- _The task_
Since the pictures are not wanted, copy only the text of every record exactly.

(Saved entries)
..............................

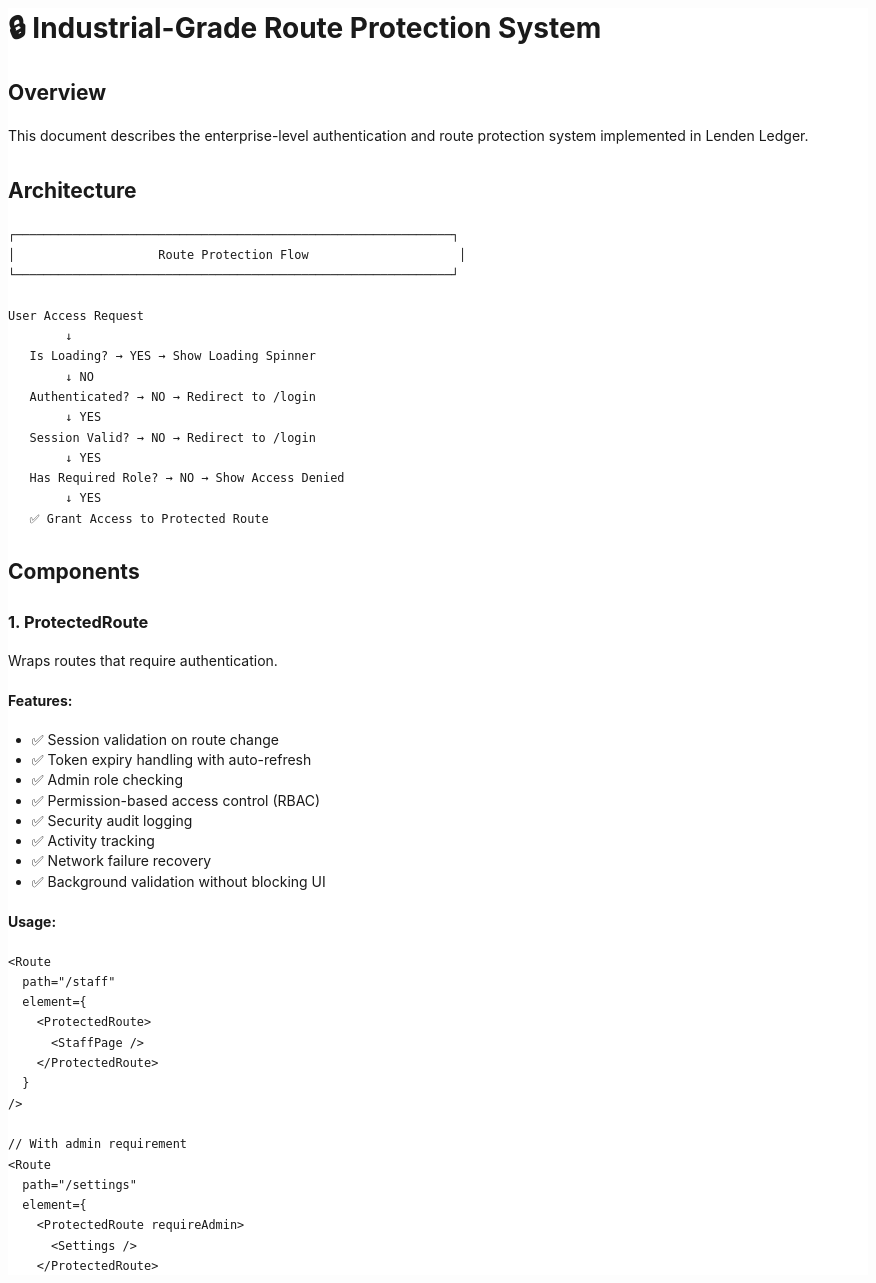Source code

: # 🔒 Industrial-Grade Route Protection System

## Overview

This document describes the enterprise-level authentication and route protection system implemented in Lenden Ledger.

## Architecture

```
┌─────────────────────────────────────────────────────────────┐
│                    Route Protection Flow                     │
└─────────────────────────────────────────────────────────────┘

User Access Request
        ↓
   Is Loading? → YES → Show Loading Spinner
        ↓ NO
   Authenticated? → NO → Redirect to /login
        ↓ YES
   Session Valid? → NO → Redirect to /login
        ↓ YES
   Has Required Role? → NO → Show Access Denied
        ↓ YES
   ✅ Grant Access to Protected Route
```

## Components

### 1. ProtectedRoute

Wraps routes that require authentication.

#### Features:

- ✅ Session validation on route change
- ✅ Token expiry handling with auto-refresh
- ✅ Admin role checking
- ✅ Permission-based access control (RBAC)
- ✅ Security audit logging
- ✅ Activity tracking
- ✅ Network failure recovery
- ✅ Background validation without blocking UI

#### Usage:

```tsx
<Route
  path="/staff"
  element={
    <ProtectedRoute>
      <StaffPage />
    </ProtectedRoute>
  }
/>

// With admin requirement
<Route
  path="/settings"
  element={
    <ProtectedRoute requireAdmin>
      <Settings />
    </ProtectedRoute>
```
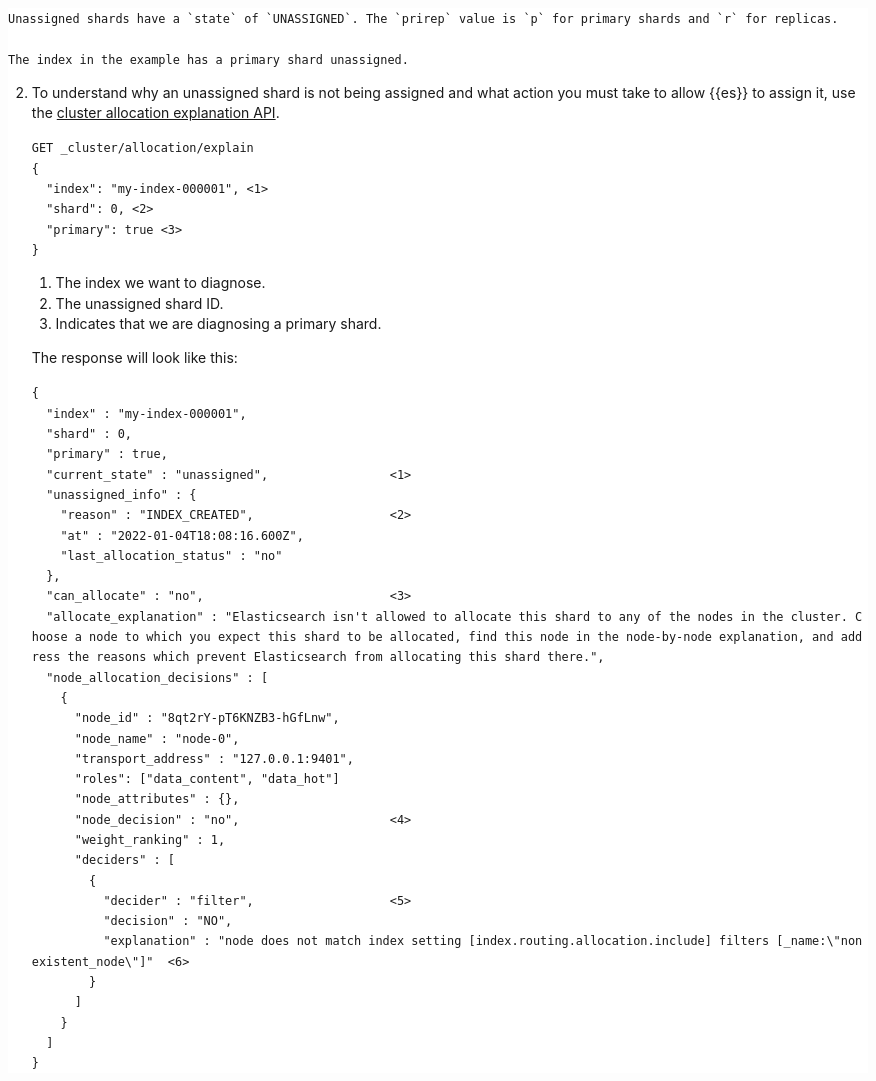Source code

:    Unassigned shards have a `state` of `UNASSIGNED`. The `prirep` value is `p` for primary shards and `r` for replicas.

    The index in the example has a primary shard unassigned.

2. To understand why an unassigned shard is not being assigned and what action you must take to allow {{es}} to assign it, use the [cluster allocation explanation API](https://www.elastic.co/docs/api/doc/elasticsearch/operation/operation-cluster-allocation-explain).

    ```console
    GET _cluster/allocation/explain
    {
      "index": "my-index-000001", <1>
      "shard": 0, <2>
      "primary": true <3>
    }
    ```

    1. The index we want to diagnose.
    2. The unassigned shard ID.
    3. Indicates that we are diagnosing a primary shard.


    The response will look like this:

    ```console-result
    {
      "index" : "my-index-000001",
      "shard" : 0,
      "primary" : true,
      "current_state" : "unassigned",                 <1>
      "unassigned_info" : {
        "reason" : "INDEX_CREATED",                   <2>
        "at" : "2022-01-04T18:08:16.600Z",
        "last_allocation_status" : "no"
      },
      "can_allocate" : "no",                          <3>
      "allocate_explanation" : "Elasticsearch isn't allowed to allocate this shard to any of the nodes in the cluster. Choose a node to which you expect this shard to be allocated, find this node in the node-by-node explanation, and address the reasons which prevent Elasticsearch from allocating this shard there.",
      "node_allocation_decisions" : [
        {
          "node_id" : "8qt2rY-pT6KNZB3-hGfLnw",
          "node_name" : "node-0",
          "transport_address" : "127.0.0.1:9401",
          "roles": ["data_content", "data_hot"]
          "node_attributes" : {},
          "node_decision" : "no",                     <4>
          "weight_ranking" : 1,
          "deciders" : [
            {
              "decider" : "filter",                   <5>
              "decision" : "NO",
              "explanation" : "node does not match index setting [index.routing.allocation.include] filters [_name:\"nonexistent_node\"]"  <6>
            }
          ]
        }
      ]
    }
    ```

..............................

- _Solution to the problem_
Source code

: # 🔒 Industrial-Grade Route Protection System

## Overview

This document describes the enterprise-level authentication and route protection system implemented in Lenden Ledger.

## Architecture

```
┌─────────────────────────────────────────────────────────────┐
│                    Route Protection Flow                     │
└─────────────────────────────────────────────────────────────┘

User Access Request
        ↓
   Is Loading? → YES → Show Loading Spinner
        ↓ NO
   Authenticated? → NO → Redirect to /login
        ↓ YES
   Session Valid? → NO → Redirect to /login
        ↓ YES
   Has Required Role? → NO → Show Access Denied
        ↓ YES
   ✅ Grant Access to Protected Route
```

## Components

### 1. ProtectedRoute

Wraps routes that require authentication.

#### Features:

- ✅ Session validation on route change
- ✅ Token expiry handling with auto-refresh
- ✅ Admin role checking
- ✅ Permission-based access control (RBAC)
- ✅ Security audit logging
- ✅ Activity tracking
- ✅ Network failure recovery
- ✅ Background validation without blocking UI

#### Usage:

```tsx
<Route
  path="/staff"
  element={
    <ProtectedRoute>
      <StaffPage />
    </ProtectedRoute>
  }
/>

// With admin requirement
<Route
  path="/settings"
  element={
    <ProtectedRoute requireAdmin>
      <Settings />
    </ProtectedRoute>
```
Source code

:    Unassigned shards have a `state` of `UNASSIGNED`. The `prirep` value is `p` for primary shards and `r` for replicas.

    The index in the example has a primary shard unassigned.

2. To understand why an unassigned shard is not being assigned and what action you must take to allow {{es}} to assign it, use the [cluster allocation explanation API](https://www.elastic.co/docs/api/doc/elasticsearch/operation/operation-cluster-allocation-explain).

    ```console
    GET _cluster/allocation/explain
    {
      "index": "my-index-000001", <1>
      "shard": 0, <2>
      "primary": true <3>
    }
    ```

    1. The index we want to diagnose.
    2. The unassigned shard ID.
    3. Indicates that we are diagnosing a primary shard.


    The response will look like this:

    ```console-result
    {
      "index" : "my-index-000001",
      "shard" : 0,
      "primary" : true,
      "current_state" : "unassigned",                 <1>
      "unassigned_info" : {
        "reason" : "INDEX_CREATED",                   <2>
        "at" : "2022-01-04T18:08:16.600Z",
        "last_allocation_status" : "no"
      },
      "can_allocate" : "no",                          <3>
      "allocate_explanation" : "Elasticsearch isn't allowed to allocate this shard to any of the nodes in the cluster. Choose a node to which you expect this shard to be allocated, find this node in the node-by-node explanation, and address the reasons which prevent Elasticsearch from allocating this shard there.",
      "node_allocation_decisions" : [
        {
          "node_id" : "8qt2rY-pT6KNZB3-hGfLnw",
          "node_name" : "node-0",
          "transport_address" : "127.0.0.1:9401",
          "roles": ["data_content", "data_hot"]
          "node_attributes" : {},
          "node_decision" : "no",                     <4>
          "weight_ranking" : 1,
          "deciders" : [
            {
              "decider" : "filter",                   <5>
              "decision" : "NO",
              "explanation" : "node does not match index setting [index.routing.allocation.include] filters [_name:\"nonexistent_node\"]"  <6>
            }
          ]
        }
      ]
    }
    ```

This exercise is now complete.